CCMC panelists also discussed ways to take advantage of technology to redesign and standardize the financial statements themselves, which could make them searchable and allow investors to make comparisons over time or across companies more easily. One panelist suggested that disclosure transparency could be enhanced by creating a “digital executive summary” document. In this summary, new, newly relevant, and the most material disclosures could be grouped in one place with hyperlinks to more detailed information. A similar notion has been discussed at recent Audit Advisory Council meetings, as one delegate offered: “Perhaps we need a second document, aside from the 10-K, that provides a shorter, more meaningful narrative that’s focused on the material issues that investors are interested in.”
Disclosure reform involves multiple stakeholder groups. The second CCMC panel of the morning focused on balancing the disclosure needs of various stakeholders. The panel included the perspectives of several professionals whose work is heavily influenced by the disclosure regime. They included Julie Bell Lindsay, managing director and general counsel for capital markets and corporate reporting, Citigroup Inc.; Chris Holmes, national director of SEC regulatory matters, Ernst & Young; Flora Perez, vice president and deputy general counsel, Ryder System Inc.; and Ann Yerger, executive director, Council of Institutional Investors.
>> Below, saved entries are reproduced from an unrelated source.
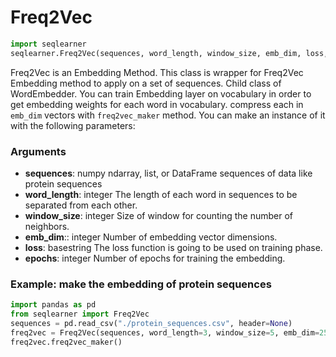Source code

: # Freq2Vec
```python
import seqlearner
seqlearner.Freq2Vec(sequences, word_length, window_size, emb_dim, loss, epochs)
```

Freq2Vec is an Embedding Method. This class is wrapper for Freq2Vec Embedding method to apply on a set of sequences. Child class of WordEmbedder.
You can train Embedding layer on vocabulary in order to get embedding weights for each word in vocabulary. compress each in `emb_dim` vectors with `freq2vec_maker` method.
You can make an instance of it with the following parameters:

### Arguments
- __sequences__: numpy ndarray, list, or DataFrame
   sequences of data like protein sequences
- __word_length__: integer
    The length of each word in sequences to be separated from each other.
- __window_size__: integer
    Size of window for counting the number of neighbors.
- __emb_dim__:: integer
    Number of embedding vector dimensions.
- __loss__: basestring
    The loss function is going to be used on training phase.
- __epochs__: integer
    Number of epochs for training the embedding.

### Example: make the embedding of protein sequences

```python
import pandas as pd
from seqlearner import Freq2Vec
sequences = pd.read_csv("./protein_sequences.csv", header=None)
freq2vec = Freq2Vec(sequences, word_length=3, window_size=5, emb_dim=25, loss="mean_squared_error", epochs=250)
freq2vec.freq2vec_maker()
```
From the investors’ perspective, it was noted that because investors are voracious consumers of information, they will rarely say “no” if offered more information.
Several corporate counsels noted initiatives at their companies that are designed to increase disclosure transparency, including efforts to work directly with investors to determine the information that was the most important to them. In fact, nearly half of the respondents to the 2013–2014 NACD Public Company Governance Survey indicated that a representative of the board had met with institutional investors in the past 12 months:
The SEC is currently developing solutions. The final panel of the morning featured Keith Higgins, director of the SEC’s Division of Corporation Finance, who provided his views regarding the state of the disclosure system and described how the division is currently conducting its disclosure reform initiatives. More details regarding the division’s plans to tackle disclosure reform can be found in this speech by Higgins to the American Bar Association in April.
Throughout the morning’s discussions, there were also points of disagreement, such as the relevance of specific disclosures. Each session, however, provided evidence that on all sides of the issue there are those making good-faith efforts to improve the system.